ゴルフがきっかけで友人関係に亀裂が…なんてことは避けたいはず 写真:AC
ゴルフがきっかけで友人関係に亀裂が…なんてことは避けたいはず 写真:AC

「すでにアドレスに入っているにもかかわらず、近くでしゃべり続けている人は論外ですね。ゴルフはすごく繊細なスポーツなので、集中力がほんの少し途切れたりするだけでミスにつながり、その後のプレーに大きな影響を与えます」

「良識あるゴルファーならその点は重々理解しているはずなので、どんなに話が盛り上がっていても場の空気を読んで静かにするのが正しい行動です」

 また、村井氏は「パッティングの際に自分のラインを読むのに必死になり、人のラインを踏んでしまう人が結構います」と指摘し、続けて「お先パットのときにも人のラインを踏んでしまう人が結構多いです。無理な体勢を取らないといけない場面では、マークしたほうが無難でしょう」とシビアなプレーが要求されるグリーン上でのマナーの大切さを訴えます。

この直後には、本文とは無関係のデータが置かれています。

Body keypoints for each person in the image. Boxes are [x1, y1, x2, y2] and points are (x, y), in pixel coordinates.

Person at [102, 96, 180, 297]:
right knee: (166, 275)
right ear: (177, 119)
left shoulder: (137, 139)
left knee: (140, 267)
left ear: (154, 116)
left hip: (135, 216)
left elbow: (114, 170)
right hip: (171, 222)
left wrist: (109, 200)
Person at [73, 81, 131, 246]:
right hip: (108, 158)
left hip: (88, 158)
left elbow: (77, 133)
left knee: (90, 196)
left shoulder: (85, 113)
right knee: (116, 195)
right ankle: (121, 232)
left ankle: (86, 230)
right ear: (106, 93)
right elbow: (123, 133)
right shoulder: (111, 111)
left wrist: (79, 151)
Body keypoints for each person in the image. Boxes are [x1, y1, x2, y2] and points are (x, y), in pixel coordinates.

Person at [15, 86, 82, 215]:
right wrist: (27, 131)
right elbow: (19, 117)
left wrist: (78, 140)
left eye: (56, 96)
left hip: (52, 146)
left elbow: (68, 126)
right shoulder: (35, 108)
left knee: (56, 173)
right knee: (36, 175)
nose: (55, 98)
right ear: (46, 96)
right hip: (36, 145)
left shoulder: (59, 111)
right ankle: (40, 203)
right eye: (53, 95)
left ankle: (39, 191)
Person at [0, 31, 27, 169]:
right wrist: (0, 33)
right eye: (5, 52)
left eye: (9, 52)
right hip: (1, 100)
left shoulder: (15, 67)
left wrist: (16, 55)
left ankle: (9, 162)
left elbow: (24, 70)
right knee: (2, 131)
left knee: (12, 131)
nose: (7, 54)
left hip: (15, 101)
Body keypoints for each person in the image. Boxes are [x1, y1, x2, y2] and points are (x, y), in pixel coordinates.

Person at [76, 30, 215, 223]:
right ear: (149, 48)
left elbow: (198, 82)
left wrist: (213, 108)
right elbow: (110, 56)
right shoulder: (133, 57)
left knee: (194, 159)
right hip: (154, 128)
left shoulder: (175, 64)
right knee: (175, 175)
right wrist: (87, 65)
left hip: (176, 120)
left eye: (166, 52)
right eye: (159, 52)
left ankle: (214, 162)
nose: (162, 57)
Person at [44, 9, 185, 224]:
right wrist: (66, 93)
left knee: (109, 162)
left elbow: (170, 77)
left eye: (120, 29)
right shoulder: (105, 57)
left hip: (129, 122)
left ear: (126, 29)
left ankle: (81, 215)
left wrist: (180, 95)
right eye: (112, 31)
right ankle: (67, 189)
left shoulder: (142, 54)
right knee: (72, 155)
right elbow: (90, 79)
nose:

 さらに村井氏は「スロープレーには特に気をつけなければなりません。ゴルフ場全体の進行に影響を与えるだけなく、あまりにもひどいと同伴者からも嫌がられてしまう行為です」と言い、以下のように話を続けます。

「中には、明らかにOBだと分かるボールをずっと探し続けている人がいます。そういう人に限って『おかしいな…OBまでいく球ではないんだけどなあ』などと言うことが多いですね。自分のボールを探したい思いよりも、進行を気にしてスパッと諦められる人のほうがすてきだと思います」

 その他にも、自分が打ちやすいように勝手にボールを動かしたり、見失ったボールをあたかも発見したかのように振る舞う不正行為や、スコアの虚偽申請をする人も一緒にプレーしたくない代表例と言えるでしょう。

 これらのことについて村井氏も「不正や虚偽にみんなが気づいてないと思っているのは本人だけで、気づいている同伴者も意外と多いでしょう」と苦言を呈しています。

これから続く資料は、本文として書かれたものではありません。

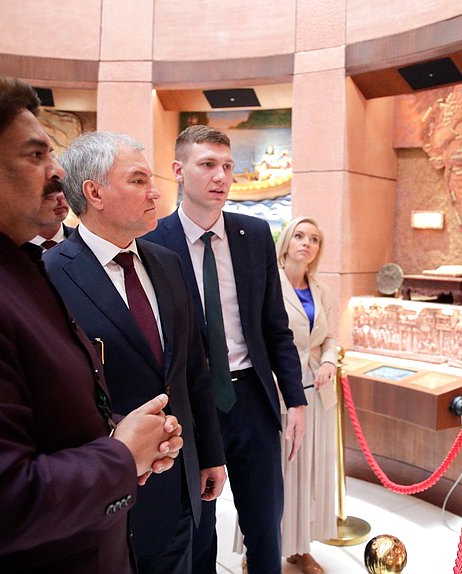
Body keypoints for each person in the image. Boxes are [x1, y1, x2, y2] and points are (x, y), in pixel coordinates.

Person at [0, 70, 183, 573]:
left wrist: (124, 435)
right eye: (35, 155)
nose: (57, 172)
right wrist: (121, 457)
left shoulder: (7, 263)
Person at [44, 131, 227, 574]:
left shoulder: (167, 262)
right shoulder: (49, 274)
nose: (157, 191)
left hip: (177, 483)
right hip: (103, 494)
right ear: (94, 192)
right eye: (139, 179)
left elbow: (192, 368)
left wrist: (210, 454)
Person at [144, 125, 307, 574]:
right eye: (207, 165)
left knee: (263, 523)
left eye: (228, 166)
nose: (221, 176)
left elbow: (276, 327)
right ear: (179, 171)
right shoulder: (151, 242)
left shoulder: (254, 235)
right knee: (198, 528)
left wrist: (295, 399)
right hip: (191, 407)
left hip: (252, 396)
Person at [275, 217, 339, 573]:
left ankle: (300, 547)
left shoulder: (322, 290)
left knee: (310, 473)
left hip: (319, 391)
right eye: (299, 236)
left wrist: (329, 360)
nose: (306, 243)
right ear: (286, 243)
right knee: (277, 473)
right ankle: (258, 547)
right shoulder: (270, 285)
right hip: (280, 391)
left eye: (314, 238)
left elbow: (331, 337)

同伴者がどんなに親しい間柄でも配慮とマナーを忘れずに

仲間とのラウンドは最高に楽しいものです 写真:AC
仲間とのラウンドは最高に楽しいものです 写真:AC

 一緒に回りたくないと思われてしまうゴルファーの多くは、周囲への配慮が足りない人です。「同伴者のボールを一緒に探さない」「カートで携帯電話をずっと操作してる」などの行動が挙げられますが、ラウンドを目いっぱい楽しむためには同伴者との協力が欠かせないのです。

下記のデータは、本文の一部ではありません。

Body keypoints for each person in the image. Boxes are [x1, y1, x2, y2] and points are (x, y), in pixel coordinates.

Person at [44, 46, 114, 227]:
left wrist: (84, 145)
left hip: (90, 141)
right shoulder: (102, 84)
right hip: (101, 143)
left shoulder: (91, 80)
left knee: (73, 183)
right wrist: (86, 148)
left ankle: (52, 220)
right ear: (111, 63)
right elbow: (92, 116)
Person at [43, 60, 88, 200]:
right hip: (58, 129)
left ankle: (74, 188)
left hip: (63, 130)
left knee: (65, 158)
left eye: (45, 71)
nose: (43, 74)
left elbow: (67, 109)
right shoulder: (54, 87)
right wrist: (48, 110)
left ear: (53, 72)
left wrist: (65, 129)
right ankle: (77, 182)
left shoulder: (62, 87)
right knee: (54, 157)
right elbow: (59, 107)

 村井氏は「自分のプレーにイライラして同伴者を不快な思いをさせたり、クラブに八つ当たりしたりと自分をコントロールできないようなゴルファーは、一緒に回りたくないと思われても仕方ありません。人や物に優しく接することが“好かれるゴルファー”の第一歩だと思います」と言い、ゴルフ以前に人間性が重要であると語ります。

 ラウンド中に接する機会の多い同伴者だからこそ、良い面や悪い面が見えてしまう場面もあるでしょう。「またこの人とラウンドしたい!」と思ってもらうためには、自分勝手な行動を慎み、他者への配慮やマナーを守ってプレーする意識が大切です。

 付き合いの長い友人とのラウンドだからといって油断は禁物。同伴者がどんな間柄の人であろうと、ラウンド中はマナーを守った振る舞いが全てのゴルファーに求められるのです。